Please copy out all lines of the entries that contain the word "moved".

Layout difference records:
---

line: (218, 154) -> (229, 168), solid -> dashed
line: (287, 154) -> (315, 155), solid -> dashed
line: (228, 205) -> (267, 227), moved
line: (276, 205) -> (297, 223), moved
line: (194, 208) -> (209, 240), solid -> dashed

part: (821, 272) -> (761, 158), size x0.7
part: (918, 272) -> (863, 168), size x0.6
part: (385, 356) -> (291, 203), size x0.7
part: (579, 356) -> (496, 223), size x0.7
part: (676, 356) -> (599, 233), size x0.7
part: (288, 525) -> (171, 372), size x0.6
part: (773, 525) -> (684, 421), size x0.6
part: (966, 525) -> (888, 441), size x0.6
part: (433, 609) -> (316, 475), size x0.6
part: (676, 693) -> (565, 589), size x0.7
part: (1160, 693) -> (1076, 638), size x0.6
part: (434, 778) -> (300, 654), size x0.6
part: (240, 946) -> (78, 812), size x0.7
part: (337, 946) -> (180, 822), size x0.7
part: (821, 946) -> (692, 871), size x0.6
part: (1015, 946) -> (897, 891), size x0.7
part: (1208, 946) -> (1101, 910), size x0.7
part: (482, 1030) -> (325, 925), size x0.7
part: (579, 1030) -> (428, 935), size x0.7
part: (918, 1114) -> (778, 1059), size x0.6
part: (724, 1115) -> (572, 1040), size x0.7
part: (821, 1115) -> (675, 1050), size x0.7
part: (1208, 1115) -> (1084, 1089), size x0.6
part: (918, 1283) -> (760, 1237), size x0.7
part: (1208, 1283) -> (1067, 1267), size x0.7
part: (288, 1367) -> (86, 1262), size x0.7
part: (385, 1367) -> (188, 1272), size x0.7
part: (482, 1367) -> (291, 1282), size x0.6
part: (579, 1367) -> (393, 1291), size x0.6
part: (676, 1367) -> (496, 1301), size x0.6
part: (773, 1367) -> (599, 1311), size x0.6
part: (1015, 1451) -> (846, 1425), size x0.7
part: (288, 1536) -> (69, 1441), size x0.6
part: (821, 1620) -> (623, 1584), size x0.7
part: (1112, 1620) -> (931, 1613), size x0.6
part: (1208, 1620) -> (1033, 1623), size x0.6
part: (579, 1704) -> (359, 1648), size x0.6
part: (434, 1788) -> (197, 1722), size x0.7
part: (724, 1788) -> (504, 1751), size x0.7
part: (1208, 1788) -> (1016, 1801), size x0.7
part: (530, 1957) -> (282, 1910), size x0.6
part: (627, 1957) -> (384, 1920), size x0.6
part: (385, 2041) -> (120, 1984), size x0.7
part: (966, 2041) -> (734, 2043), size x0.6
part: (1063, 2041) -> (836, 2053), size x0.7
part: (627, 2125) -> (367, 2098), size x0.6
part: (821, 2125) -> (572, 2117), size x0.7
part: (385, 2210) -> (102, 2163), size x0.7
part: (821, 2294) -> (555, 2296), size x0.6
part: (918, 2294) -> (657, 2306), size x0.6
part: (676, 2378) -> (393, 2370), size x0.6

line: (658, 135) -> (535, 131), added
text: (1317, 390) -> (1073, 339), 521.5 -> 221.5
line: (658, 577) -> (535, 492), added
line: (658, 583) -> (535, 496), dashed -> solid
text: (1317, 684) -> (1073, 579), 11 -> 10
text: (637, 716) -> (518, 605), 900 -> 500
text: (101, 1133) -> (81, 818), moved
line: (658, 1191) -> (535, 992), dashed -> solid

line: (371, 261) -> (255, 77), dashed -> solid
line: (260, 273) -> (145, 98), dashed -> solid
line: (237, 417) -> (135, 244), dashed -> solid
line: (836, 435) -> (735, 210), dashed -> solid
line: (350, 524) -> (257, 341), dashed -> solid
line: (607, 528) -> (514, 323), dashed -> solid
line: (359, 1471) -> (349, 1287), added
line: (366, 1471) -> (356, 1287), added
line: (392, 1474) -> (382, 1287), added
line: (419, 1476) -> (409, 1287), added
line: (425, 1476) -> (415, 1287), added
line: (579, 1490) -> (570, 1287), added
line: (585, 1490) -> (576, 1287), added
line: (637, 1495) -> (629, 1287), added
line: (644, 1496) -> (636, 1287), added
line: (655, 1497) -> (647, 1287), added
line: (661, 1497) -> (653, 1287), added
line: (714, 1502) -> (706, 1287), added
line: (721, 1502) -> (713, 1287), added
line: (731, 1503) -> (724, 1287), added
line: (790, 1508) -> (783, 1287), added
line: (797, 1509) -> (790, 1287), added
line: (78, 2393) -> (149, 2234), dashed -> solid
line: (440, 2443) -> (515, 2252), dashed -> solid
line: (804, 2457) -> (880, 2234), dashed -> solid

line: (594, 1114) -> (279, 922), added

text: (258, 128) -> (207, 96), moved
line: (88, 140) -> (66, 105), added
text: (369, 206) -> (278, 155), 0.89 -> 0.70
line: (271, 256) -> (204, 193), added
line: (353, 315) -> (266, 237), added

---

# RESPONSE FOR THIS EXERCISE
line: (228, 205) -> (267, 227), moved
line: (276, 205) -> (297, 223), moved
text: (101, 1133) -> (81, 818), moved
text: (258, 128) -> (207, 96), moved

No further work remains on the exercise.